- [Problem to work on]
Reproduce the following lines exactly as they appear, omitting the pictures from your answer.

- [Input records]
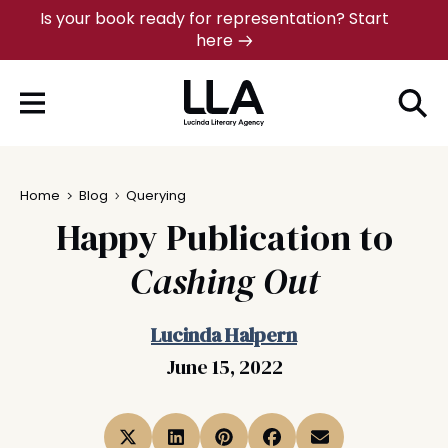
Skip
Is your book ready for representation? Start
here
to
content
Home
Blog
Querying
Happy Publication to
Cashing Out
Lucinda Halpern
June 15, 2022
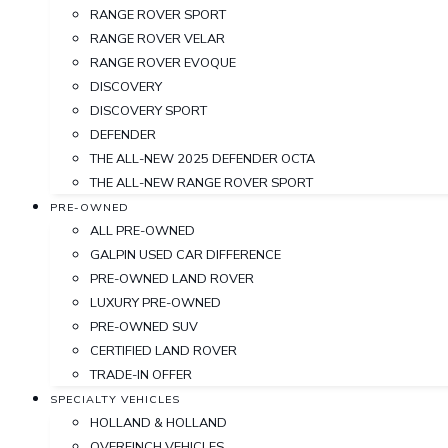
RANGE ROVER SPORT
RANGE ROVER VELAR
RANGE ROVER EVOQUE
DISCOVERY
DISCOVERY SPORT
DEFENDER
THE ALL-NEW 2025 DEFENDER OCTA
THE ALL-NEW RANGE ROVER SPORT
PRE-OWNED
ALL PRE-OWNED
GALPIN USED CAR DIFFERENCE
PRE-OWNED LAND ROVER
LUXURY PRE-OWNED
PRE-OWNED SUV
CERTIFIED LAND ROVER
TRADE-IN OFFER
SPECIALTY VEHICLES
HOLLAND & HOLLAND
OVERFINCH VEHICLES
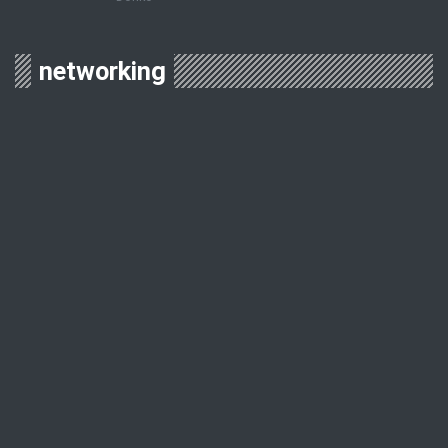
networking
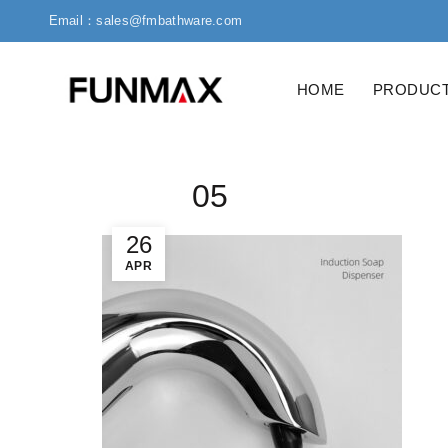
Email：sales@fmbathware.com
HOME
PRODUC
05
26
APR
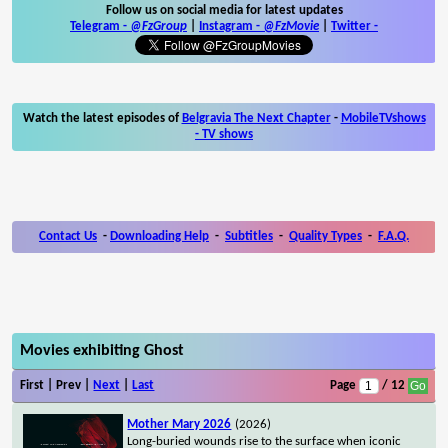
Follow us on social media for latest updates
Telegram -
@FzGroup
|
Instagram
-
@FzMovie
|
Twitter
-
Watch the latest episodes of
Belgravia The Next Chapter
-
MobileTVshows
- TV shows
Contact Us
-
Downloading Help
-
Subtitles
-
Quality Types
-
F.A.Q.
Movies exhibiting Ghost
First | Prev |
Next
|
Last
Page
/ 12
Mother Mary 2026
(2026)
Long-buried wounds rise to the surface when iconic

- [Finished task]
Skip
Is your book ready for representation? Start
here
to
content
Home
Blog
Querying
Happy Publication to
Cashing Out
Lucinda Halpern
June 15, 2022
RANGE ROVER SPORT
RANGE ROVER VELAR
RANGE ROVER EVOQUE
DISCOVERY
DISCOVERY SPORT
DEFENDER
THE ALL-NEW 2025 DEFENDER OCTA
THE ALL-NEW RANGE ROVER SPORT
PRE-OWNED
ALL PRE-OWNED
GALPIN USED CAR DIFFERENCE
PRE-OWNED LAND ROVER
LUXURY PRE-OWNED
PRE-OWNED SUV
CERTIFIED LAND ROVER
TRADE-IN OFFER
SPECIALTY VEHICLES
HOLLAND & HOLLAND
OVERFINCH VEHICLES
networking
Email：sales@fmbathware.com
HOME
PRODUC
05
26
APR
Follow us on social media for latest updates
Telegram -
@FzGroup
|
Instagram
-
@FzMovie
|
Twitter
-
Watch the latest episodes of
Belgravia The Next Chapter
-
MobileTVshows
- TV shows
Contact Us
-
Downloading Help
-
Subtitles
-
Quality Types
-
F.A.Q.
Movies exhibiting Ghost
First | Prev |
Next
|
Last
Page
/ 12
Mother Mary 2026
(2026)
Long-buried wounds rise to the surface when iconic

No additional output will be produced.